I've been trying all day to make this thing works but it's still not right yet. I've checked so many posts around here and tested so many different implementations that I'dont know where to look now...
Here is my situation, I have a small php test file (gz.php) on my server wich looks like this :
header("Content-Encoding: gzip");
print("\x1f\x8b\x08\x00\x00\x00\x00\x00");
$contents = gzcompress("Is it working?", 9);
print($contents);
This is the simplest I could do and it works fine with any web browser.
Now I have an Android activity using Jsoup that has this code :
URL url = new URL("http://myServerAdress.com/gz.php");
doc = Jsoup.parse(url, 1000);
Which cause an empty EOFException on the "Jsoup.parse" line.
I've read everywhere that Jsoup is supposed to parse gzipped content without having to do anything special, but obviously, there's something missing.
I've tried many other ways like using Jsoup.connect().get() or InpuStream, GZipInputStream and DataInpuStream. I did try the gzDeflate() and gzencode() methods from PHP as well but no luck either. I even tried not to declare the header-encoding in PHP and try to deflate the content later...but it was as clever as effective...
It has to be something "stupid" I'm missing but I just can't tell what... anybody has an idea?
(ps : I'm using Jsoup 1.7.0, so the latest one as of now)
The asker indicated in a comment that gzcompress was writing a CRC that was both incorrect and incomplete, according to information from here, the operative code being:
// Display the header of the gzip file
// Thanks ck@medienkombinat.de!
// Only display this once
echo "\x1f\x8b\x08\x00\x00\x00\x00\x00";
// Figure out the size and CRC of the original for later
$Size = strlen($contents);
$Crc = crc32($contents);
// Compress the data
$contents = gzcompress($contents, 9);
// We can't just output it here, since the CRC is messed up.

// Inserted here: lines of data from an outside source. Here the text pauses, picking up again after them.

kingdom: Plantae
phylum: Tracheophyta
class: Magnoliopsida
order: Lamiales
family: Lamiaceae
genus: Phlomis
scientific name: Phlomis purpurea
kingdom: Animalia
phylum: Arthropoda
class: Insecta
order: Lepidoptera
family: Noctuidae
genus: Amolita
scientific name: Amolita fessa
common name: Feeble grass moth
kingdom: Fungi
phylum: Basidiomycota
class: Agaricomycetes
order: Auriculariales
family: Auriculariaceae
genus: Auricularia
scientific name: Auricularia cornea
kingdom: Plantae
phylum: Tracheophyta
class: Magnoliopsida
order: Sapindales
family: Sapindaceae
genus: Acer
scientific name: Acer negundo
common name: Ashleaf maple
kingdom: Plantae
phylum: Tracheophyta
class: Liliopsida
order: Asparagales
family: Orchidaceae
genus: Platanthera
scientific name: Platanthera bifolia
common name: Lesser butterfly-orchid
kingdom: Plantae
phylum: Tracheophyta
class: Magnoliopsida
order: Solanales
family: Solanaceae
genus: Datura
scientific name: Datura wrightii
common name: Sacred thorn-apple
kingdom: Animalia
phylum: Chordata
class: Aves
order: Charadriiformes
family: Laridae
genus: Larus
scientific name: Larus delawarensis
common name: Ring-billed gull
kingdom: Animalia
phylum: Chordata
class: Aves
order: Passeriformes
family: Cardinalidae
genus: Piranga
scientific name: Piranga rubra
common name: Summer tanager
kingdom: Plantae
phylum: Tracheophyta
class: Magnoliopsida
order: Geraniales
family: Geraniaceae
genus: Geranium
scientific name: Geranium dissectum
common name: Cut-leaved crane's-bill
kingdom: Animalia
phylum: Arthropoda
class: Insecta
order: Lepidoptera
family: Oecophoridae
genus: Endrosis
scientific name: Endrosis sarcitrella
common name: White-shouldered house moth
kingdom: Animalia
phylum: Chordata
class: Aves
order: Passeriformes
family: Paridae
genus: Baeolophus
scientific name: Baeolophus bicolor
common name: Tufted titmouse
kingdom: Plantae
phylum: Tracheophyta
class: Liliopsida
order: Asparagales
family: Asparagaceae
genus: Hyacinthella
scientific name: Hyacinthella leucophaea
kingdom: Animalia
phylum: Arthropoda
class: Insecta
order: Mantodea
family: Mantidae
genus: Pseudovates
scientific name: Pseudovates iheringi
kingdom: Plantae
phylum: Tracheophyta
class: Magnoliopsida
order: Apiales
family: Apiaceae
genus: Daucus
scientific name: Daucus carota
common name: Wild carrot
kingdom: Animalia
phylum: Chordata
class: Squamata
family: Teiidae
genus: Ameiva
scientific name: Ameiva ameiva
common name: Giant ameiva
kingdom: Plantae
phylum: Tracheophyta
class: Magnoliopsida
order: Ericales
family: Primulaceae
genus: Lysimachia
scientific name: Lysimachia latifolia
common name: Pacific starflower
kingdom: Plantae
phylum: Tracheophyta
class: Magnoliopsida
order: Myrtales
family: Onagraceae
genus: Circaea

// If I try to "echo $contents" at this point, the compressed
// data is sent, but not completely. There are four bytes at
// the end that are a CRC. Three are sent. The last one is
// left in limbo. Also, if we "echo $contents", then the next
// byte we echo will not be sent to the client. I am not sure
// if this is a bug in 4.0.2 or not, but the best way to avoid
// this is to put the correct CRC at the end of the compressed
// data. (The one generated by gzcompress looks WAY wrong.)
// This will stop Opera from crashing, gunzip will work, and
// other browsers won't keep loading indefinately.
//
// Strip off the old CRC (it's there, but it won't be displayed
// all the way -- very odd)
$contents = substr($contents, 0, strlen($contents) - 4);
// Show only the compressed data
echo $contents;
// Output the CRC, then the size of the original
gzip_PrintFourChars($Crc);
gzip_PrintFourChars($Size);
Jonathan Hedley commented, "jsoup just uses a normal Java GZIPInputStream to parse the gzip, so you'd hit that issue with any Java program." The EOFException is presumably due to the incomplete CRC.